**The data**:
+---+

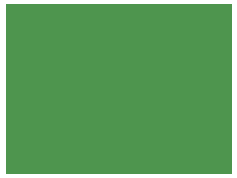
<source format=gbr>
%TF.GenerationSoftware,KiCad,Pcbnew,(5.1.6-0-10_14)*%
%TF.CreationDate,2020-06-15T14:29:28-04:00*%
%TF.ProjectId,preamp,70726561-6d70-42e6-9b69-6361645f7063,rev?*%
%TF.SameCoordinates,Original*%
%TF.FileFunction,Soldermask,Bot*%
%TF.FilePolarity,Negative*%
%FSLAX46Y46*%
G04 Gerber Fmt 4.6, Leading zero omitted, Abs format (unit mm)*
G04 Created by KiCad (PCBNEW (5.1.6-0-10_14)) date 2020-06-15 14:29:28*
%MOMM*%
%LPD*%
G01*
G04 APERTURE LIST*
%ADD10C,0.100000*%
%ADD11C,0.900000*%
G04 APERTURE END LIST*
D10*
G36*
X135636000Y-105486200D02*
G01*
X116586000Y-105486200D01*
X116586000Y-91186000D01*
X135636000Y-91186000D01*
X135636000Y-105486200D01*
G37*
X135636000Y-105486200D02*
X116586000Y-105486200D01*
X116586000Y-91186000D01*
X135636000Y-91186000D01*
X135636000Y-105486200D01*
D11*
X128524000Y-92964000D03*
X129794000Y-92202000D03*
X130556000Y-93472000D03*
X123825000Y-99314000D03*
X121818400Y-104013000D03*
X121818400Y-101854000D03*
X119837200Y-96266000D03*
X134874000Y-99212400D03*
X128981200Y-104597200D03*
X134823200Y-100990400D03*
X122936000Y-100584000D03*
X126746000Y-100330000D03*
X131318000Y-95504000D03*
X127254000Y-92202000D03*
X125666500Y-92583000D03*
X124968000Y-93980000D03*
X123952000Y-92964000D03*
X121920000Y-92964000D03*
X122936000Y-93980000D03*
X123952000Y-94996000D03*
X121920000Y-94996000D03*
X132588000Y-96266000D03*
X122936000Y-96012000D03*
X126873000Y-93472000D03*
X124968000Y-96012000D03*
M02*

</source>
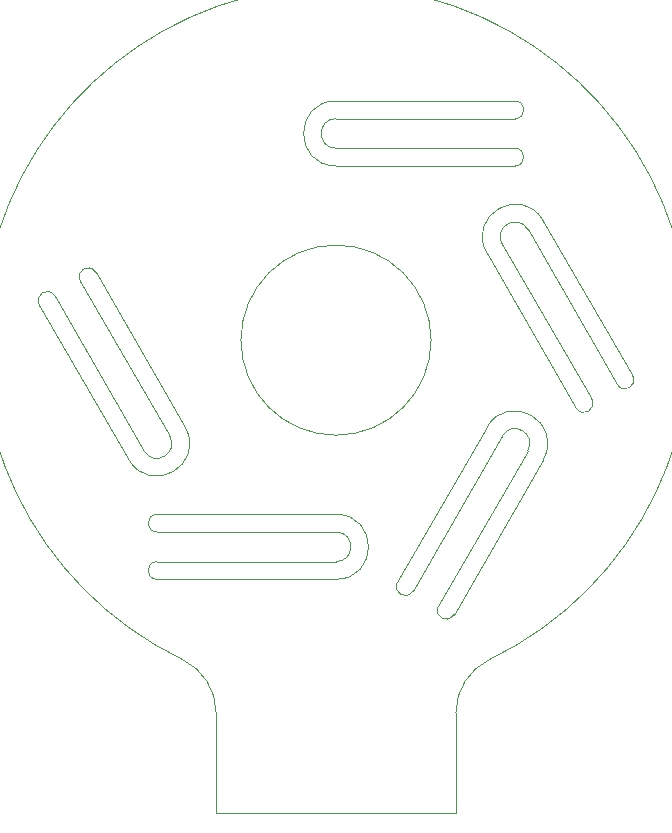
<source format=gbr>
%TF.GenerationSoftware,KiCad,Pcbnew,7.0.10-7.0.10~ubuntu20.04.1*%
%TF.CreationDate,2024-07-27T03:31:41+03:00*%
%TF.ProjectId,Prog,50726f67-2e6b-4696-9361-645f70636258,rev?*%
%TF.SameCoordinates,PX5f5e100PY5f5e100*%
%TF.FileFunction,Profile,NP*%
%FSLAX46Y46*%
G04 Gerber Fmt 4.6, Leading zero omitted, Abs format (unit mm)*
G04 Created by KiCad (PCBNEW 7.0.10-7.0.10~ubuntu20.04.1) date 2024-07-27 03:31:41*
%MOMM*%
%LPD*%
G01*
G04 APERTURE LIST*
%TA.AperFunction,Profile*%
%ADD10C,0.100000*%
%TD*%
G04 APERTURE END LIST*
D10*
X0Y-16250000D02*
X-15155445Y-16250000D01*
X0Y-40000000D02*
X10150000Y-40000000D01*
X0Y16250000D02*
X15155445Y16250000D01*
X0Y20250000D02*
X15155445Y20250000D01*
X-15155445Y-14750000D02*
G75*
G03*
X-15155445Y-16250000I45J-750000D01*
G01*
X17537097Y10125048D02*
G75*
G03*
X12773876Y7375000I-2381597J-1375048D01*
G01*
X17537014Y-10125000D02*
X9959292Y-23250000D01*
X14072913Y-8125000D02*
X6495191Y-21250000D01*
X-12773875Y-7375000D02*
X-20351597Y5750000D01*
X15155445Y14750000D02*
G75*
G03*
X15155445Y16250000I-45J750000D01*
G01*
X12985718Y-27043885D02*
G75*
G03*
X10150000Y-31551189I2164282J-4507315D01*
G01*
X-23815672Y3750015D02*
G75*
G03*
X-25114737Y3000000I-649528J-375015D01*
G01*
X16237996Y-9375011D02*
G75*
G03*
X14072913Y-8125000I-1082596J624911D01*
G01*
X14072913Y8125000D02*
X21650635Y-5000000D01*
X-16238059Y-9375048D02*
G75*
G03*
X-14072914Y-8125000I1082559J625048D01*
G01*
X0Y-18750000D02*
X-15155445Y-18750000D01*
X-17537097Y-10125048D02*
G75*
G03*
X-12773876Y-7375000I2381597J1375048D01*
G01*
X15155445Y18750000D02*
G75*
G03*
X15155445Y20250000I-45J750000D01*
G01*
X0Y18750000D02*
G75*
G03*
X0Y16250000I0J-1250000D01*
G01*
X0Y-14750000D02*
X-15155445Y-14750000D01*
X16237976Y9375000D02*
X23815699Y-3750000D01*
X-17537014Y-10125000D02*
X-25114737Y3000000D01*
X-20351574Y5750013D02*
G75*
G03*
X-21650634Y5000000I-649526J-375013D01*
G01*
X-10149990Y-31551189D02*
G75*
G03*
X-12985714Y-27043876I-5000010J-11D01*
G01*
X0Y-20250000D02*
G75*
G03*
X0Y-14750000I0J2750000D01*
G01*
X17537014Y10125000D02*
X25114737Y-3000000D01*
X-10150000Y-40000000D02*
X0Y-40000000D01*
X8050000Y0D02*
G75*
G03*
X-8050000Y0I-8050000J0D01*
G01*
X-8050000Y0D02*
G75*
G03*
X8050000Y0I8050000J0D01*
G01*
X0Y20250000D02*
G75*
G03*
X0Y14750000I0J-2750000D01*
G01*
X-14072913Y-8125000D02*
X-21650635Y5000000D01*
X5196195Y-20500025D02*
G75*
G03*
X6495190Y-21250000I649505J-374975D01*
G01*
X23815672Y-3750015D02*
G75*
G03*
X25114737Y-3000000I649528J375015D01*
G01*
X10150000Y-40000000D02*
X10150000Y-31551189D01*
X8660295Y-22500024D02*
G75*
G03*
X9959292Y-23250000I649505J-374976D01*
G01*
X20351574Y-5750013D02*
G75*
G03*
X21650634Y-5000000I649526J375013D01*
G01*
X12773875Y7375000D02*
X20351597Y-5750000D01*
X16238059Y9375048D02*
G75*
G03*
X14072914Y8125000I-1082559J-625048D01*
G01*
X12773875Y-7375000D02*
X5196152Y-20500000D01*
X16237976Y-9375000D02*
X8660254Y-22500000D01*
X-16237976Y-9375000D02*
X-23815699Y3750000D01*
X0Y14750000D02*
X15155445Y14750000D01*
X0Y-20250000D02*
X-15155445Y-20250000D01*
X-15155445Y-18750000D02*
G75*
G03*
X-15155445Y-20250000I45J-750000D01*
G01*
X-10150000Y-31551189D02*
X-10150000Y-40000000D01*
X12985714Y-27043875D02*
G75*
G03*
X-12985714Y-27043875I-12985714J27043875D01*
G01*
X17537034Y-10125011D02*
G75*
G03*
X12773875Y-7375000I-2381634J1374911D01*
G01*
X0Y18750000D02*
X15155445Y18750000D01*
X0Y-18750000D02*
G75*
G03*
X0Y-16250000I0J1250000D01*
G01*
M02*

</source>
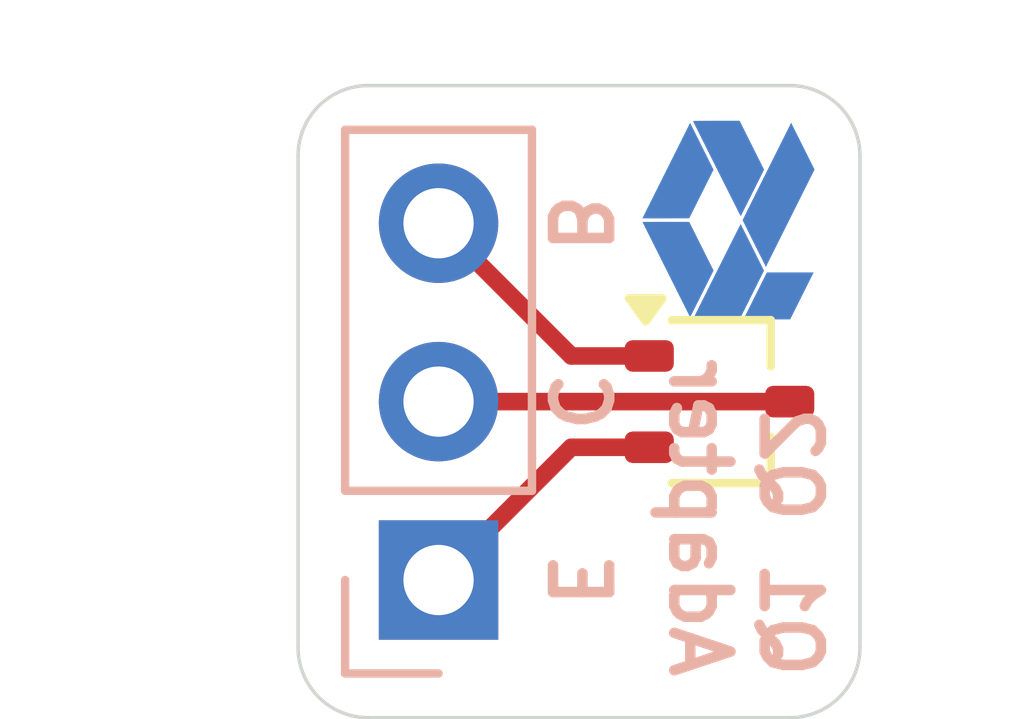
<source format=kicad_pcb>
(kicad_pcb
	(version 20240108)
	(generator "pcbnew")
	(generator_version "8.0")
	(general
		(thickness 1.6)
		(legacy_teardrops no)
	)
	(paper "A4")
	(layers
		(0 "F.Cu" signal)
		(31 "B.Cu" signal)
		(32 "B.Adhes" user "B.Adhesive")
		(33 "F.Adhes" user "F.Adhesive")
		(34 "B.Paste" user)
		(35 "F.Paste" user)
		(36 "B.SilkS" user "B.Silkscreen")
		(37 "F.SilkS" user "F.Silkscreen")
		(38 "B.Mask" user)
		(39 "F.Mask" user)
		(40 "Dwgs.User" user "User.Drawings")
		(41 "Cmts.User" user "User.Comments")
		(42 "Eco1.User" user "User.Eco1")
		(43 "Eco2.User" user "User.Eco2")
		(44 "Edge.Cuts" user)
		(45 "Margin" user)
		(46 "B.CrtYd" user "B.Courtyard")
		(47 "F.CrtYd" user "F.Courtyard")
		(48 "B.Fab" user)
		(49 "F.Fab" user)
		(50 "User.1" user)
		(51 "User.2" user)
		(52 "User.3" user)
		(53 "User.4" user)
		(54 "User.5" user)
		(55 "User.6" user)
		(56 "User.7" user)
		(57 "User.8" user)
		(58 "User.9" user)
	)
	(setup
		(pad_to_mask_clearance 0)
		(allow_soldermask_bridges_in_footprints no)
		(grid_origin 146.3 98.75)
		(pcbplotparams
			(layerselection 0x00010fc_ffffffff)
			(plot_on_all_layers_selection 0x0000000_00000000)
			(disableapertmacros no)
			(usegerberextensions no)
			(usegerberattributes yes)
			(usegerberadvancedattributes yes)
			(creategerberjobfile yes)
			(dashed_line_dash_ratio 12.000000)
			(dashed_line_gap_ratio 3.000000)
			(svgprecision 4)
			(plotframeref no)
			(viasonmask no)
			(mode 1)
			(useauxorigin no)
			(hpglpennumber 1)
			(hpglpenspeed 20)
			(hpglpendiameter 15.000000)
			(pdf_front_fp_property_popups yes)
			(pdf_back_fp_property_popups yes)
			(dxfpolygonmode yes)
			(dxfimperialunits yes)
			(dxfusepcbnewfont yes)
			(psnegative no)
			(psa4output no)
			(plotreference yes)
			(plotvalue yes)
			(plotfptext yes)
			(plotinvisibletext no)
			(sketchpadsonfab no)
			(subtractmaskfromsilk no)
			(outputformat 1)
			(mirror no)
			(drillshape 0)
			(scaleselection 1)
			(outputdirectory "../Gerber Files/")
		)
	)
	(net 0 "")
	(net 1 "Net-(J1-Pin_2)")
	(net 2 "Net-(J1-Pin_1)")
	(net 3 "Net-(J1-Pin_3)")
	(footprint "Package_TO_SOT_SMD:SOT-323_SC-70" (layer "F.Cu") (at 150.3 98.75))
	(footprint "Custom:KS_Logo" (layer "B.Cu") (at 150.3 96.25 90))
	(footprint "Connector_PinHeader_2.54mm:PinHeader_1x03_P2.54mm_Vertical" (layer "B.Cu") (at 146.3 101.29))
	(gr_arc
		(start 152.3 102.25)
		(mid 152.007107 102.957107)
		(end 151.3 103.25)
		(stroke
			(width 0.05)
			(type default)
		)
		(layer "Edge.Cuts")
		(uuid "11313d77-205c-4a64-b4f6-3005709171b4")
	)
	(gr_line
		(start 151.3 94.25)
		(end 145.3 94.25)
		(stroke
			(width 0.05)
			(type default)
		)
		(layer "Edge.Cuts")
		(uuid "3d8ee7ed-0c55-47f3-ae06-35e06aee5777")
	)
	(gr_line
		(start 152.3 102.25)
		(end 152.3 95.25)
		(stroke
			(width 0.05)
			(type default)
		)
		(layer "Edge.Cuts")
		(uuid "b61f8838-ec31-4943-abd1-b869345becf5")
	)
	(gr_arc
		(start 144.3 95.25)
		(mid 144.592893 94.542893)
		(end 145.3 94.25)
		(stroke
			(width 0.05)
			(type default)
		)
		(layer "Edge.Cuts")
		(uuid "dce1e779-1460-477e-ab70-52178f2a79c8")
	)
	(gr_line
		(start 145.3 103.25)
		(end 151.3 103.25)
		(stroke
			(width 0.05)
			(type default)
		)
		(layer "Edge.Cuts")
		(uuid "e647af68-34b3-4b41-b6ce-9a8da4632df1")
	)
	(gr_line
		(start 144.3 95.25)
		(end 144.3 102.25)
		(stroke
			(width 0.05)
			(type default)
		)
		(layer "Edge.Cuts")
		(uuid "edcb9fd2-b688-4150-a8a7-da03777eb468")
	)
	(gr_arc
		(start 145.3 103.25)
		(mid 144.592893 102.957107)
		(end 144.3 102.25)
		(stroke
			(width 0.05)
			(type default)
		)
		(layer "Edge.Cuts")
		(uuid "f25bed32-26d5-4aa6-862e-dd21e7586910")
	)
	(gr_arc
		(start 151.3 94.25)
		(mid 152.007107 94.542893)
		(end 152.3 95.25)
		(stroke
			(width 0.05)
			(type default)
		)
		(layer "Edge.Cuts")
		(uuid "fd07c035-5876-4c92-8cc3-abf147e17ae0")
	)
	(gr_text "B"
		(at 147.824 96.21 -90)
		(layer "B.SilkS")
		(uuid "05689e0a-4414-41a1-988c-a387c0d4e13a")
		(effects
			(font
				(size 0.8 0.8)
				(thickness 0.15)
				(bold yes)
			)
			(justify bottom mirror)
		)
	)
	(gr_text "E"
		(at 147.824 101.29 -90)
		(layer "B.SilkS")
		(uuid "2dfddc19-5b3b-4c1c-8ecb-235202dc2295")
		(effects
			(font
				(size 0.8 0.8)
				(thickness 0.15)
				(bold yes)
			)
			(justify bottom mirror)
		)
	)
	(gr_text "Q1 Q2\nAdapter"
		(at 149.55 102.75 -90)
		(layer "B.SilkS")
		(uuid "83edd4ef-1d35-45d6-a921-88f3920f7214")
		(effects
			(font
				(size 0.8 0.8)
				(thickness 0.15)
				(bold yes)
			)
			(justify left bottom mirror)
		)
	)
	(gr_text "C"
		(at 147.824 98.75 -90)
		(layer "B.SilkS")
		(uuid "bd664091-5e74-4d4c-b7d2-648b2ef670a1")
		(effects
			(font
				(size 0.8 0.8)
				(thickness 0.15)
				(bold yes)
			)
			(justify bottom mirror)
		)
	)
	(segment
		(start 146.3225 98.7875)
		(end 146.3 98.765)
		(width 0.25)
		(layer "F.Cu")
		(net 1)
		(uuid "3049151a-5477-4393-abf0-e14c2c65104d")
	)
	(segment
		(start 151.3 98.75)
		(end 146.3 98.75)
		(width 0.25)
		(layer "F.Cu")
		(net 1)
		(uuid "bd9c42bc-e514-4769-a86b-8c68a6a24080")
	)
	(segment
		(start 148.19 99.4)
		(end 146.3 101.29)
		(width 0.25)
		(layer "F.Cu")
		(net 2)
		(uuid "e15e9b0c-73a1-40de-809d-7c99986ee36e")
	)
	(segment
		(start 149.3 99.4)
		(end 148.19 99.4)
		(width 0.25)
		(layer "F.Cu")
		(net 2)
		(uuid "f6ec3159-fa30-43e3-85dd-4314e7ecb295")
	)
	(segment
		(start 149.3 98.1)
		(end 148.19 98.1)
		(width 0.25)
		(layer "F.Cu")
		(net 3)
		(uuid "a66f8f9e-a127-4c1a-b521-ef2caa1d60e0")
	)
	(segment
		(start 148.19 98.1)
		(end 146.3 96.21)
		(width 0.25)
		(layer "F.Cu")
		(net 3)
		(uuid "b5b7cd07-8f41-421f-aa7e-213d7a5bf0cb")
	)
)

</source>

+---+

**Work to complete**: Copy from the entries only those lines that hold the word "FileFunction".

**Your response**:
%TF.FileFunction,Soldermask,Bot*%
%TF.FileFunction,Profile,NP*%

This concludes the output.